France isn’t the easiest place in the world to get into at the moment, at least the part of France we pitch up at after crossing the Channel. Between the usual run of timetable glitches and train breakdowns, and the newer but ongoing problem of several thousand displaced persons camped close to the end of the Channel Tunnel and desperately trying to get into the UK (a decision I sincerely hope they don’t have cause to regret), I don’t anticipate an easy ride.
And those displaced persons constitute just about the biggest crime in progress in the world at the moment. They’re the tip of a vast iceberg. Think hundreds of thousands of people whose homes have been destroyed because two sets of other people think the way to solve their differences is to bomb the hell out of each other. Then add hundreds of thousands more who didn’t have homes in the first place, and believe the search for something better (like clean water, enough to eat, and medical attention for sick children) is worth the risk of crossing an ocean in a rubber dinghy crammed with hundreds more like them.

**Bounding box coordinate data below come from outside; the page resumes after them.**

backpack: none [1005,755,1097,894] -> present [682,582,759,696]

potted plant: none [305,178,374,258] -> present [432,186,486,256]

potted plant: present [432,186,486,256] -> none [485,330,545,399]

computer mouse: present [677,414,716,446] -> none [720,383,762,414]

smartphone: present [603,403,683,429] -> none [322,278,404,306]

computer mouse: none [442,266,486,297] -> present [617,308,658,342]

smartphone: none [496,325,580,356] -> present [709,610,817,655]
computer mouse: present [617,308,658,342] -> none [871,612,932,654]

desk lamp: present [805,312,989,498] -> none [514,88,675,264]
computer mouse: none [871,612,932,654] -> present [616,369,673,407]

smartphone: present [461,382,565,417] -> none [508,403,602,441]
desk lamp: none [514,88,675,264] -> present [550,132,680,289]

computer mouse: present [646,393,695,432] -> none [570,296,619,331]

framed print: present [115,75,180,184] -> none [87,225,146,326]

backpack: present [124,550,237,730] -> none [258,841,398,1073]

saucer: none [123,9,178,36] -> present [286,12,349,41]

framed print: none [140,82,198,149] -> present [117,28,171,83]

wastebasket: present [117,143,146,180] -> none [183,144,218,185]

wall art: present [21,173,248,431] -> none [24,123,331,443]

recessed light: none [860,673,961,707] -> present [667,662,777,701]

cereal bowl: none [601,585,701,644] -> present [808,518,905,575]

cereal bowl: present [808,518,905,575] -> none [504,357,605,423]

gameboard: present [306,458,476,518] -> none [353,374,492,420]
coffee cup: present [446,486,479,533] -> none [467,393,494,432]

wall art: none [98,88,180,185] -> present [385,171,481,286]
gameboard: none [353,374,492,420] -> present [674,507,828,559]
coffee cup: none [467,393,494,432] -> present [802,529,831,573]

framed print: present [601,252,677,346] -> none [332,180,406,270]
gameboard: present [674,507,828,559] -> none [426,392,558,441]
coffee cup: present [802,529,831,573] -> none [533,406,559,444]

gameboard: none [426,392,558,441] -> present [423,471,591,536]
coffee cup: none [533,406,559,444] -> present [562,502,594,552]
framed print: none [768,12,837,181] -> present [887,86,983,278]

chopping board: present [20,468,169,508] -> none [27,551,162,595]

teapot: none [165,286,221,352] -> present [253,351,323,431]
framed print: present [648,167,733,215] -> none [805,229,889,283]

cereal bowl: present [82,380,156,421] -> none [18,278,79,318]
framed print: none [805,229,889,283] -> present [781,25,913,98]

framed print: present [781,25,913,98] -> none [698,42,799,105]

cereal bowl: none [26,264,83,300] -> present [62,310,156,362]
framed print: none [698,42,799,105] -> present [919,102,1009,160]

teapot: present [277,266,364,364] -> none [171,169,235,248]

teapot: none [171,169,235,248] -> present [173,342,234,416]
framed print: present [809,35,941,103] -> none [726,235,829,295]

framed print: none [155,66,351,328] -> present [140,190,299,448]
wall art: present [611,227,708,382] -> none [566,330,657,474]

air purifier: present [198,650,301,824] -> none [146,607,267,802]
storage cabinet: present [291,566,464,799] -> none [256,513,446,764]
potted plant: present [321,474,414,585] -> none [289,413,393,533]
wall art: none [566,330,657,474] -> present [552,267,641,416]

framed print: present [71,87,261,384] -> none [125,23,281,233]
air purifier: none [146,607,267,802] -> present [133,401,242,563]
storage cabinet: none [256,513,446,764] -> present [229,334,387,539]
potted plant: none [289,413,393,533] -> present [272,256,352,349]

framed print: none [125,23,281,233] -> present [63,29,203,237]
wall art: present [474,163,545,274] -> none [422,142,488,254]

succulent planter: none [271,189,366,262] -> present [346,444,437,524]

In a world that lets this happen, who needs crime fiction? Actually we all do; in fiction the good guys win and the bad ones meet cosmic justice, so it kind of raises our spirits and gives us hope.
On which note, I’ll keep my word and keep this brief. Chris Nickson will be with you for the next two weeks. I’ll be back on September 16th, possibly with a family of displaced Syrians clinging to the roof of the car. And it won’t be me who pushes them off.
Thoughtful post, Lynne. It is a tragedy beyond words, isn't it? And difficult to feel so powerless to offer comfort in any meaningful way.